During the short but intensely controversial life of the 2011 Utah Legislature's House Bill 477, some readers asked about the two editorials The Salt Lake Tribune ran on the front page.

Who made the decision to put them on page one? Why was that decision made? Who wrote them?

In the almost eight years I have been editor, we have used the front-page editorial only twice. Both were comments on the governor's options and actions in signing HB477, which would have gutted the state's open-records statute. After a public furor, the bill was repealed.

Colleagues with institutional memories going back 35 years say they recall one or maybe two front-page editorials in all those years.

It is not a choice often made. To my way of thinking and that of Publisher Dean Singleton and editorial page editor Vern Anderson, that is how it should be. Front-page editorials are reserved for issues of critical importance to the community.

The publisher is the ultimate decision-maker in terms of how the newspaper uses its voice. You won't see a front-page editorial without his say-so. In this case, the initiative was his.

HB477 was such an egregious assault on open records and public access that a strong stand against it was an easy call. Dean, Vern and I all agreed that if we were ever to use the front page to express our view, this was it. Newspapers are the public's watchdogs. It is our responsibility not only to inform the public but also to cry foul when government does something not in the public's best interest. That said, it wasn't a decision made lightly. It engendered serious discussion and considerable back and forth.

Once the decision was made to put the first editorial on page one asking the governor to veto the bill, the decision to put the second on page one was easier. When the governor signed the bill we felt that act merited equally strong comment and play.

Editorial board member and writer George Pyle wrote both opinions. The way the editorial board works is that after discussion about issues of public importance, the group decides their stand and one of them pens the opinion. Vern, as opinion editor, then edits the piece before it is published. The publisher, opinion editor and three writers make up the board.

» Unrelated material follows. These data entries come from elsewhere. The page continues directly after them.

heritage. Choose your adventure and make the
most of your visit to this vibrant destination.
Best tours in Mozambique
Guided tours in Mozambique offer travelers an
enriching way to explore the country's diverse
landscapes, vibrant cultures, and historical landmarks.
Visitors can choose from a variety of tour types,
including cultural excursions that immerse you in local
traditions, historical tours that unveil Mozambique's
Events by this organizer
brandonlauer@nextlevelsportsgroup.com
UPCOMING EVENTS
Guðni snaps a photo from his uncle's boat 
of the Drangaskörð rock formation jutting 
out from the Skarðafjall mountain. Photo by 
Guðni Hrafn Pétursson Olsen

At The Tribune, like most major newspapers, the news side of the organization and the editorial side are separate and independent of each other.

As managing editor for news, Terry Orme says, "the firewall between the newsroom and the editorial board exists because our roles are distinctly different. The editorial board takes sides on issues. We report on all sides of an issue. They clarify through the lens of point of view and opinion. We illuminate through exploring and weighing many points of view, and we keep our opinions out of our stories."

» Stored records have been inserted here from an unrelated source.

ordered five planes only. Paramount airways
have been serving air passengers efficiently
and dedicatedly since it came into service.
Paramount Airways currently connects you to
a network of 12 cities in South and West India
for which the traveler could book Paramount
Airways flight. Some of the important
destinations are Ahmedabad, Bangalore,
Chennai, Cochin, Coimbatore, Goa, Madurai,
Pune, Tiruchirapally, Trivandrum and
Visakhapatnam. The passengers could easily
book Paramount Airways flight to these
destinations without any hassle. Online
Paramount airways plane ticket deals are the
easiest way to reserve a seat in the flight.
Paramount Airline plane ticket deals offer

The separation between the editorial board and newsroom mimics the separation between the newsroom and advertising. Professional journalists see both walls as prerequisite to doing their jobs. The newsroom needs to be as independent as possible from opinion and business interests so that it can pursue fairness and balance in news coverage.

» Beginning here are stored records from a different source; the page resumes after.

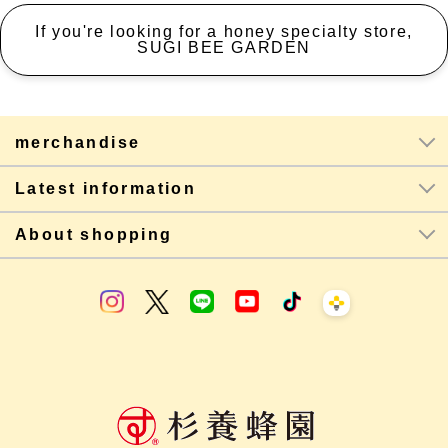
If you're looking for a honey specialty store,
SUGI BEE GARDEN
merchandise
Latest information
About shopping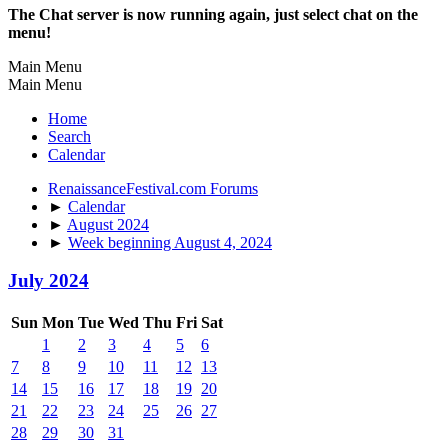
The Chat server is now running again, just select chat on the
menu!
Main Menu
Main Menu
Home
Search
Calendar
RenaissanceFestival.com Forums
►
Calendar
►
August 2024
►
Week beginning August 4, 2024
July 2024
Sun
Mon
Tue
Wed
Thu
Fri
Sat
1
2
3
4
5
6
7
8
9
10
11
12
13
14
15
16
17
18
19
20
21
22
23
24
25
26
27
28
29
30
31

HB477 hit journalists right where they live. It is their business to access records, to investigate government action. If the bill became law, it would be harder to do their jobs. Being mindful of their responsibility to pursue the truth no matter what they think or how they feel, editors advised the newsroom to report on challenges to GRAMA as they would report on any other issue. Tough order — but well-heeded and responsible journalists at The Tribune and news organizations across the state did their jobs well.

In the end though, the repeal of HB477 was the people's victory. Vern summed it up when he said, "While I believe that our front-page editorials underscored the importance of the issue, I also believe that once the public was alerted to the Legislature's effort to railroad HB477 into law, it was the public that raised an outcry legislators could not ignore."

Nancy Conway is editor of The Salt Lake Tribune.